§ **Extracted text**:
The capitalist countries saw red and realised that the Bolshevik Revolution was like no other that had preceded it. What the Parisian workers had attempted to achieve, in the Paris Commune of 1871, had been suppressed with the wholesale slaughter of tens of thousands of men, women and children. Capitalism would go to the same extremes to achieve a similar result in Russia. As the tools for this they used their pathetic, confused and ignorant workers (who had spent more four years killing each other for the benefit of their own oppressors) who were told to attack the first workers’ state. Like the sheep they had become they fed the resulting ‘Civil War’ when more people were killed than in the imperialist war itself.

The Revolution was celebrated by revolutionary workers all over the world as the harbinger of a new society, free from exploitation and oppression. A revolution ‘is not a dinner party’, as Chairman Mao said, and the ignorant, pusillanimous and forelock tugging workers and their collaborationist ‘Labour/Socialist’ parties have attacked and condemned the October Revolution for the necessary measures taken to defend, promote and develop the workers state on the road to build Socialism – and eventually Communism.

§ **Short task A**: In the passage on the Bolshevik Revolution, who is quoted as saying that a revolution "is not a dinner party"?
§ **Short task B**: Write the next part of the passage on the Bolshevik Revolution, picking up after its final sentence.

§ **Data lines**:
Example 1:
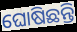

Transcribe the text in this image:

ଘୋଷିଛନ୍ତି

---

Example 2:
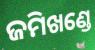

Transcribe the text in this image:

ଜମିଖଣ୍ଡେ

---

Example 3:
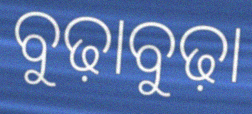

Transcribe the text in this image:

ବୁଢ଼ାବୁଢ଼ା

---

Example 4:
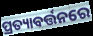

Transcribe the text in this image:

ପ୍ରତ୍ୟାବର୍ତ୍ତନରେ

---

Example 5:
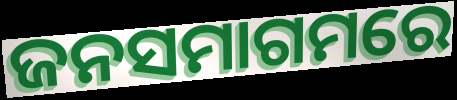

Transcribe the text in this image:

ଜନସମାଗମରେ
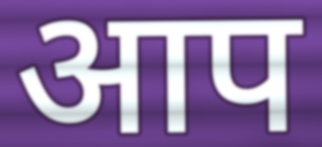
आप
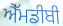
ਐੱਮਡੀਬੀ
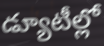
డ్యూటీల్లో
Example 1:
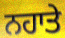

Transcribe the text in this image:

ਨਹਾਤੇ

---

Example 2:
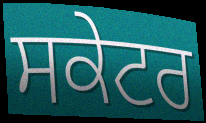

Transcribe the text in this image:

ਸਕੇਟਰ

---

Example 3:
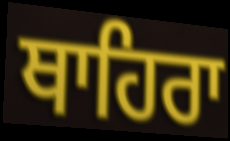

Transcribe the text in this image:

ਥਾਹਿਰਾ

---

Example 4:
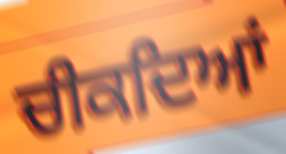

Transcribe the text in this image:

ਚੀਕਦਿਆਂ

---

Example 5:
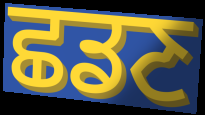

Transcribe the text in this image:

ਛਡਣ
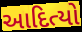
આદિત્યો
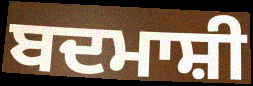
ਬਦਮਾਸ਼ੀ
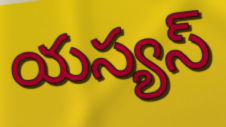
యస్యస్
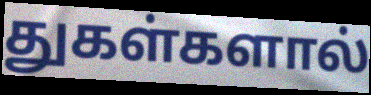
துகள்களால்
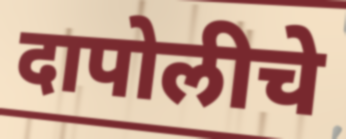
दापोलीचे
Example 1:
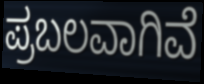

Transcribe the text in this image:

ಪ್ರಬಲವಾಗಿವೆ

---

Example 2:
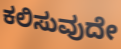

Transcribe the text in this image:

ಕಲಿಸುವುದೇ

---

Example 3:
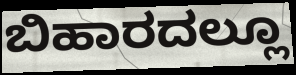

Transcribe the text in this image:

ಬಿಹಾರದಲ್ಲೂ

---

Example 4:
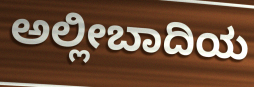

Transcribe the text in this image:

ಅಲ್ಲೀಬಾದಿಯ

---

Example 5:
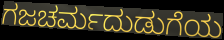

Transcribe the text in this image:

==

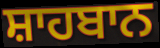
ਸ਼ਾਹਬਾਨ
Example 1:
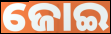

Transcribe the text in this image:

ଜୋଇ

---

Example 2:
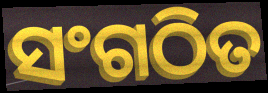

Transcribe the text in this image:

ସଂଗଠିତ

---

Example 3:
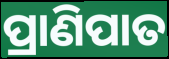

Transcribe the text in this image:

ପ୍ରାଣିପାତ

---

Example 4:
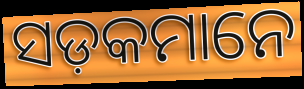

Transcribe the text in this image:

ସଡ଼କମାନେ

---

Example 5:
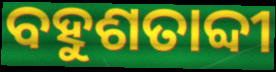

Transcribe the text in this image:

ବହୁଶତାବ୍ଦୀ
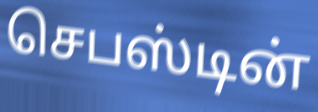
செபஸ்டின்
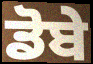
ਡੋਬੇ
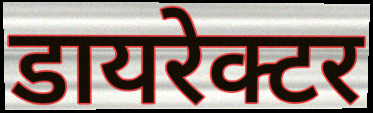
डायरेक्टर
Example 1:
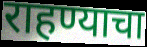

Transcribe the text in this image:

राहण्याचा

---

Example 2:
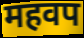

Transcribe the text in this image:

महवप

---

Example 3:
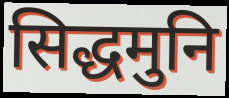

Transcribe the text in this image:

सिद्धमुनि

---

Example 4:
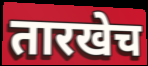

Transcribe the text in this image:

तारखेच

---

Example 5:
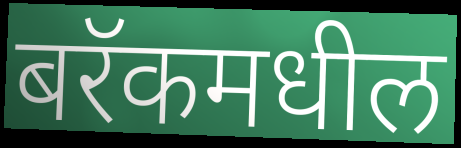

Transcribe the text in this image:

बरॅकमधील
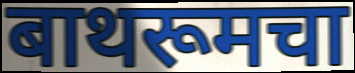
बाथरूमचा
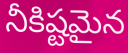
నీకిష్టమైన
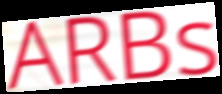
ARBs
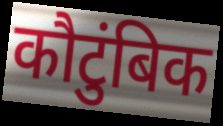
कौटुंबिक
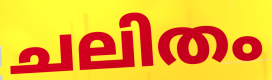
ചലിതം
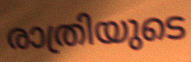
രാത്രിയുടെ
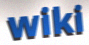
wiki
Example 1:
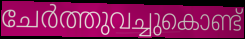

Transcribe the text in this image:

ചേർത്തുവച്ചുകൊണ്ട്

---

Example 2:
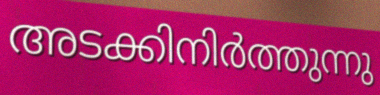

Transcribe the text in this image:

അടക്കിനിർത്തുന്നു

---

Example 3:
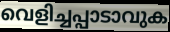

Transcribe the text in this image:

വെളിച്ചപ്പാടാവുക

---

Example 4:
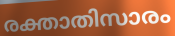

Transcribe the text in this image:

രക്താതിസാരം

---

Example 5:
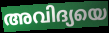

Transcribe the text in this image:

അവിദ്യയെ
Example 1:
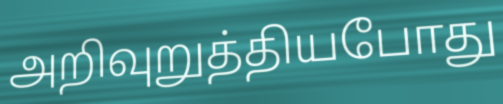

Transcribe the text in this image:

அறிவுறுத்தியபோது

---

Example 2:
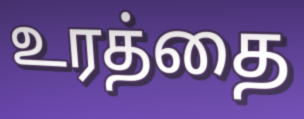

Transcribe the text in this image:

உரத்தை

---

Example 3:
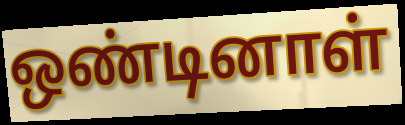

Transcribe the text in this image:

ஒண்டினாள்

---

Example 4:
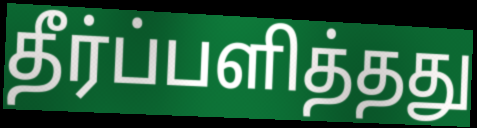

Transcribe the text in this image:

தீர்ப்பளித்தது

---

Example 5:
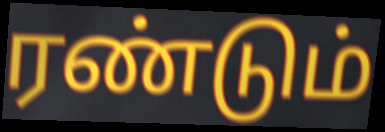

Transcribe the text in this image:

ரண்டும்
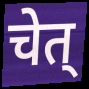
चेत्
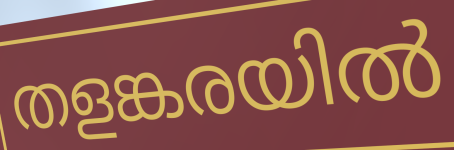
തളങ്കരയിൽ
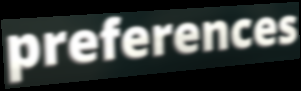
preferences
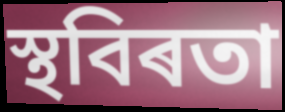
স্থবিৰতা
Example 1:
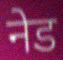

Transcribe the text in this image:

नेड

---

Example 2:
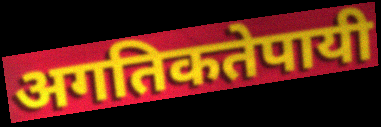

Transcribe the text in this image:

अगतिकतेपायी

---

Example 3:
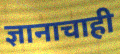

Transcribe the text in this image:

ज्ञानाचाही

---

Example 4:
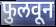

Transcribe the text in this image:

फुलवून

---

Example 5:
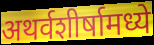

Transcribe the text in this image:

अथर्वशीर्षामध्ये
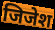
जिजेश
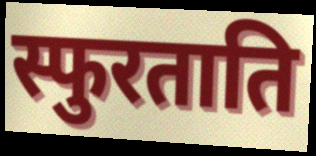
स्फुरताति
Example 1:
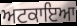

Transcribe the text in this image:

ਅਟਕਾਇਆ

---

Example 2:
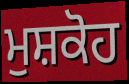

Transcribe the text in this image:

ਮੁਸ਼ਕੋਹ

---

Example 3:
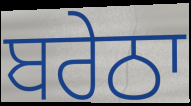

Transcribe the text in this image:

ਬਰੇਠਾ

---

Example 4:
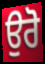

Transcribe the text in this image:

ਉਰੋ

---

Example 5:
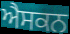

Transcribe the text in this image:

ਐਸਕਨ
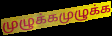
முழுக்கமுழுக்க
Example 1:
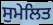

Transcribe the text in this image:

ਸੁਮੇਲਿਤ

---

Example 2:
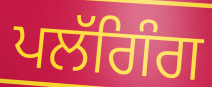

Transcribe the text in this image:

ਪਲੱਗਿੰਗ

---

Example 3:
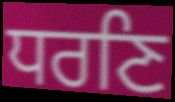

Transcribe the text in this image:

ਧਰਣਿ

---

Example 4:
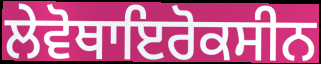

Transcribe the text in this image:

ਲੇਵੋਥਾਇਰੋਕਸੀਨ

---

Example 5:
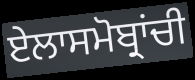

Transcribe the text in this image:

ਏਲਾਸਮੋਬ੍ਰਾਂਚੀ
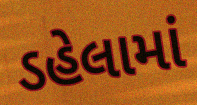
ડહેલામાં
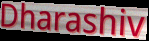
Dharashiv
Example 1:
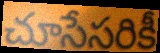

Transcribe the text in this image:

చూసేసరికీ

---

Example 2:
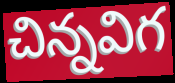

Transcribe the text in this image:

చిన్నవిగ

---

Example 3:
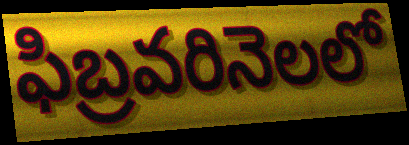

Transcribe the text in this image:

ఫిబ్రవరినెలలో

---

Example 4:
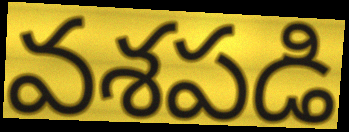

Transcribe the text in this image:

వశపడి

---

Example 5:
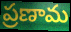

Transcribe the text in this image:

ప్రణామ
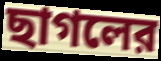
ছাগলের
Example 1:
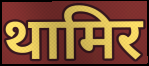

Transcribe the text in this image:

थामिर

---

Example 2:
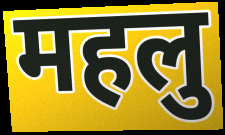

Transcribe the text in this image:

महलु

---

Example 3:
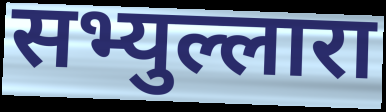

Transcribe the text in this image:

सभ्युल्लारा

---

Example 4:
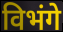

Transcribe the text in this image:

...

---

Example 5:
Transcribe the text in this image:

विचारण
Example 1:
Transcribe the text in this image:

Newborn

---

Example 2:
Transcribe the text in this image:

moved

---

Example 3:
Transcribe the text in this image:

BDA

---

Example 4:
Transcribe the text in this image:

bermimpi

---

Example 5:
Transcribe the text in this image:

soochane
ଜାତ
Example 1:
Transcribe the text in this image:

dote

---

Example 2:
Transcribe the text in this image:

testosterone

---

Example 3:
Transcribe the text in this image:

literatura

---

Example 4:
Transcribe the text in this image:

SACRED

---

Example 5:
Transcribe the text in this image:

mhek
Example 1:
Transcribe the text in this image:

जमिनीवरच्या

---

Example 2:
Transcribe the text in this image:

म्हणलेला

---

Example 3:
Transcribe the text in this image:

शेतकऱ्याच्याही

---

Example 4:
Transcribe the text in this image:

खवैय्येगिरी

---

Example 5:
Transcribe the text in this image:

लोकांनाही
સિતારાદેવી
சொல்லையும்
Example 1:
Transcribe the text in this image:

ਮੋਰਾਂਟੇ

§ **Right answer A**: Chairman Mao

§ **Right answer B**:
The road followed by the Soviet Union, alone, until joined by the People’s Republic of Albania in 1944, the People’s Republic of China in 1949, and much later, after an heroic battle against American Imperialism, the People’s Republic of Vietnam in 1975, was tortuous, long and hard.

Massive achievements were made – as well as mistakes. If a revolution is predictable it’s not a revolution. But what was achieved by the Soviet people, in the field of industrial production, the collectivisation of agriculture and the fearless, heroic and self-sacrifice that led to the defeat of the Nazi beast, was of immeasurable benefit to the people’s of the world – and a lesson which those exploited and oppressed of the world need to understand and emulate.

But those that inherit a revolution are not those who made it. They benefit from the achievements but want more – those ‘benefits’ of capitalism with which no socialist state can compete. And that’s things. Things like consumer goods, the fickle trinkets of mass production, that entice stupid people away from what is truly meaningful for a full and fruitful life – those necessities, like health, education and the ability to contribute to society through productive activity.

The revolution in the Soviet Union was lost in 1956 at the 20th Congress of the Communist Party of the Soviet Union (CPSU) where Nikita Khrushchev denounced Comrade Joseph Stalin and all the achievements of the previous 29 years and the period of Socialist construction in a sixth of the world’s land mass ended.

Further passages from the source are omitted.